As I gazed at the discolored mishmash of plywood that made up my wall, my mind began to wonder about the possibilities of the final few months in Chuuk. After a disheartening end to last school year and a summer break to relax, the importance of school had drained out of me. I was just looking towards the end and going to coast out for the last couple of months. But as I sat in that newly constructed room of old wood planks I became rejuvenated with a spirit of excitement and enthusiasm for my last moments on the island.

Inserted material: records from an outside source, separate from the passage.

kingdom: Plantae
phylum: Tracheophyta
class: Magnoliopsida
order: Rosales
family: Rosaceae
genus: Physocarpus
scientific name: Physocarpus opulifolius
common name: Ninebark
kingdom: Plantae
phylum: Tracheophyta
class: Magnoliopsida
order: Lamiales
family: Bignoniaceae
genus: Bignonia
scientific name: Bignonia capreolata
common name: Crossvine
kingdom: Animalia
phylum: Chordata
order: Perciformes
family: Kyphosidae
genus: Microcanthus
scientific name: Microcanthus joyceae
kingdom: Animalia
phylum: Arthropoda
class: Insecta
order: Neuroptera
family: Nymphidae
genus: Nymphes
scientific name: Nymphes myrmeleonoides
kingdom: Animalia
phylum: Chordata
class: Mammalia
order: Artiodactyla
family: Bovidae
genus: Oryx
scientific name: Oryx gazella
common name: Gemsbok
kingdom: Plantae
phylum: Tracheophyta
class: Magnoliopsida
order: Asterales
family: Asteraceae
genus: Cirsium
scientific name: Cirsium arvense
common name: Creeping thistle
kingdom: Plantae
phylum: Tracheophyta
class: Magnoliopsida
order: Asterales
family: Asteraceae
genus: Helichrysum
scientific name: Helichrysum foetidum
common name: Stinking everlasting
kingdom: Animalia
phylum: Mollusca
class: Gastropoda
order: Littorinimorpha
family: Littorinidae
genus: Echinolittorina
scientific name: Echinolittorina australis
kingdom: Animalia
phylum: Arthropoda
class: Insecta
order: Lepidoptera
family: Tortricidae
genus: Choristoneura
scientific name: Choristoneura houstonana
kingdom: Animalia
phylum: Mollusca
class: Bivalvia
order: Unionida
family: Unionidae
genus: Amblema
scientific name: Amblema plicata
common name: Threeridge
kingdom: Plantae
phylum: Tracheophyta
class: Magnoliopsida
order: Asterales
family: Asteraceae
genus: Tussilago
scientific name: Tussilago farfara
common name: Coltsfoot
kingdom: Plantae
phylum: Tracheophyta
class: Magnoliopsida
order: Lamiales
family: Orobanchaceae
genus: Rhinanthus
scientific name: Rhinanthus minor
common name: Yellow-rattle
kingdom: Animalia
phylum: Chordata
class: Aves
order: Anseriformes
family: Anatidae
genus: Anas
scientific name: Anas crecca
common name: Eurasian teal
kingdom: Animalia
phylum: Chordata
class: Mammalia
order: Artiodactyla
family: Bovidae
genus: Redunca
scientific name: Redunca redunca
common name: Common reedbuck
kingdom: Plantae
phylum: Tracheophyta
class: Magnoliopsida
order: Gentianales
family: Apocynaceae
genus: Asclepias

I put together a mental map of all the things I could do as a 7th grade teacher. A new Peace Corps volunteer is already here to replace me and will be taking over my old responsibilities, which basically allows me to do whatever I want. What I want to do is teach this class of seventh graders in whatever crazy fashion I deem worthy. And that's exactly what I am going to do. I am going to give these kids a few months of education like nothing they have experienced before. This particular group of students holds a special place in my heart (maybe because some of them are my little brothers and sisters) and I am determined to do everything I possibly can to make them excited about school while I still have a chance.
Beyond my duties as a classroom teacher, I have also taken over most of the administrative responsibilities. Our principal is in America having a baby, and I have taken it upon myself to make sure that everything stays on the right track. I have always taken an overly active role in the functioning of our school system, but now I am officially the man. Ive been running staff meetings, organizing schedules and making plans for the year. Our school building is a mess, we have no principal, a new curriculum was just enacted, and we still have all the other problems that have been plaguing us for decades; but I am confident that I will be able to help guide the students and the teachers in a positive direction for the remainder of my service.